Problem details: Could you transcribe all of the data exactly and skip any pictures?
━━ Provided entries
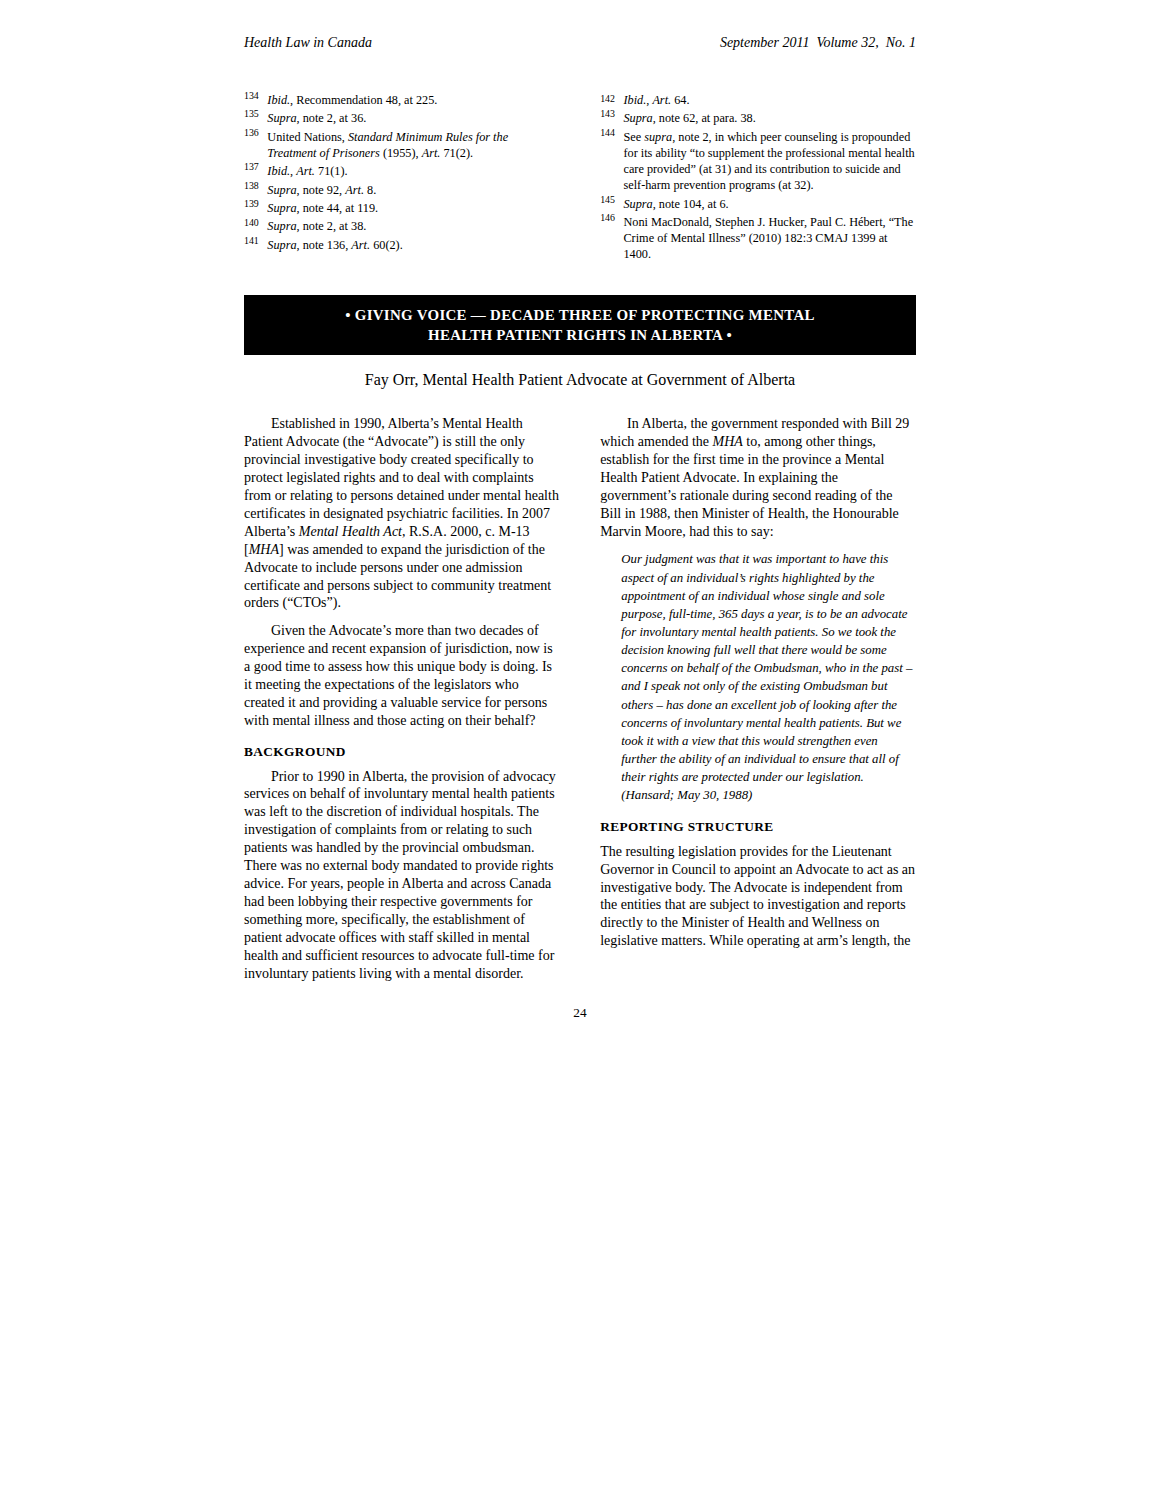Health Law in Canada
September 2011 Volume 32, No. 1
134 Ibid., Recommendation 48, at 225.
135 Supra, note 2, at 36.
136 United Nations, Standard Minimum Rules for the Treatment of Prisoners (1955), Art. 71(2).
137 Ibid., Art. 71(1).
138 Supra, note 92, Art. 8.
139 Supra, note 44, at 119.
140 Supra, note 2, at 38.
141 Supra, note 136, Art. 60(2).
142 Ibid., Art. 64.
143 Supra, note 62, at para. 38.
144 See supra, note 2, in which peer counseling is propounded for its ability “to supplement the professional mental health care provided” (at 31) and its contribution to suicide and self-harm prevention programs (at 32).
145 Supra, note 104, at 6.
146 Noni MacDonald, Stephen J. Hucker, Paul C. Hébert, “The Crime of Mental Illness” (2010) 182:3 CMAJ 1399 at 1400.
• GIVING VOICE — DECADE THREE OF PROTECTING MENTAL HEALTH PATIENT RIGHTS IN ALBERTA •
Fay Orr, Mental Health Patient Advocate at Government of Alberta
Established in 1990, Alberta’s Mental Health Patient Advocate (the “Advocate”) is still the only provincial investigative body created specifically to protect legislated rights and to deal with complaints from or relating to persons detained under mental health certificates in designated psychiatric facilities. In 2007 Alberta’s Mental Health Act, R.S.A. 2000, c. M-13 [MHA] was amended to expand the jurisdiction of the Advocate to include persons under one admission certificate and persons subject to community treatment orders (“CTOs”).
Given the Advocate’s more than two decades of experience and recent expansion of jurisdiction, now is a good time to assess how this unique body is doing. Is it meeting the expectations of the legislators who created it and providing a valuable service for persons with mental illness and those acting on their behalf?
BACKGROUND
Prior to 1990 in Alberta, the provision of advocacy services on behalf of involuntary mental health patients was left to the discretion of individual hospitals. The investigation of complaints from or relating to such patients was handled by the provincial ombudsman. There was no external body mandated to provide rights advice. For years, people in Alberta and across Canada had been lobbying their respective governments for something more, specifically, the establishment of patient advocate offices with staff skilled in mental health and sufficient resources to advocate full-time for involuntary patients living with a mental disorder.
In Alberta, the government responded with Bill 29 which amended the MHA to, among other things, establish for the first time in the province a Mental Health Patient Advocate. In explaining the government’s rationale during second reading of the Bill in 1988, then Minister of Health, the Honourable Marvin Moore, had this to say:
Our judgment was that it was important to have this aspect of an individual’s rights highlighted by the appointment of an individual whose single and sole purpose, full-time, 365 days a year, is to be an advocate for involuntary mental health patients. So we took the decision knowing full well that there would be some concerns on behalf of the Ombudsman, who in the past – and I speak not only of the existing Ombudsman but others – has done an excellent job of looking after the concerns of involuntary mental health patients. But we took it with a view that this would strengthen even further the ability of an individual to ensure that all of their rights are protected under our legislation. (Hansard; May 30, 1988)
REPORTING STRUCTURE
The resulting legislation provides for the Lieutenant Governor in Council to appoint an Advocate to act as an investigative body. The Advocate is independent from the entities that are subject to investigation and reports directly to the Minister of Health and Wellness on legislative matters. While operating at arm’s length, the
24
━━━━
Response area:
Health Law in Canada
September 2011 Volume 32, No. 1
134 Ibid., Recommendation 48, at 225.
135 Supra, note 2, at 36.
136 United Nations, Standard Minimum Rules for the Treatment of Prisoners (1955), Art. 71(2).
137 Ibid., Art. 71(1).
138 Supra, note 92, Art. 8.
139 Supra, note 44, at 119.
140 Supra, note 2, at 38.
141 Supra, note 136, Art. 60(2).
142 Ibid., Art. 64.
143 Supra, note 62, at para. 38.
144 See supra, note 2, in which peer counseling is propounded for its ability “to supplement the professional mental health care provided” (at 31) and its contribution to suicide and self-harm prevention programs (at 32).
145 Supra, note 104, at 6.
146 Noni MacDonald, Stephen J. Hucker, Paul C. Hébert, “The Crime of Mental Illness” (2010) 182:3 CMAJ 1399 at 1400.
• GIVING VOICE — DECADE THREE OF PROTECTING MENTAL HEALTH PATIENT RIGHTS IN ALBERTA •
Fay Orr, Mental Health Patient Advocate at Government of Alberta
Established in 1990, Alberta’s Mental Health Patient Advocate (the “Advocate”) is still the only provincial investigative body created specifically to protect legislated rights and to deal with complaints from or relating to persons detained under mental health certificates in designated psychiatric facilities. In 2007 Alberta’s Mental Health Act, R.S.A. 2000, c. M-13 [MHA] was amended to expand the jurisdiction of the Advocate to include persons under one admission certificate and persons subject to community treatment orders (“CTOs”).
Given the Advocate’s more than two decades of experience and recent expansion of jurisdiction, now is a good time to assess how this unique body is doing. Is it meeting the expectations of the legislators who created it and providing a valuable service for persons with mental illness and those acting on their behalf?
BACKGROUND
Prior to 1990 in Alberta, the provision of advocacy services on behalf of involuntary mental health patients was left to the discretion of individual hospitals. The investigation of complaints from or relating to such patients was handled by the provincial ombudsman. There was no external body mandated to provide rights advice. For years, people in Alberta and across Canada had been lobbying their respective governments for something more, specifically, the establishment of patient advocate offices with staff skilled in mental health and sufficient resources to advocate full-time for involuntary patients living with a mental disorder.
In Alberta, the government responded with Bill 29 which amended the MHA to, among other things, establish for the first time in the province a Mental Health Patient Advocate. In explaining the government’s rationale during second reading of the Bill in 1988, then Minister of Health, the Honourable Marvin Moore, had this to say:
Our judgment was that it was important to have this aspect of an individual’s rights highlighted by the appointment of an individual whose single and sole purpose, full-time, 365 days a year, is to be an advocate for involuntary mental health patients. So we took the decision knowing full well that there would be some concerns on behalf of the Ombudsman, who in the past – and I speak not only of the existing Ombudsman but others – has done an excellent job of looking after the concerns of involuntary mental health patients. But we took it with a view that this would strengthen even further the ability of an individual to ensure that all of their rights are protected under our legislation. (Hansard; May 30, 1988)
REPORTING STRUCTURE
The resulting legislation provides for the Lieutenant Governor in Council to appoint an Advocate to act as an investigative body. The Advocate is independent from the entities that are subject to investigation and reports directly to the Minister of Health and Wellness on legislative matters. While operating at arm’s length, the
24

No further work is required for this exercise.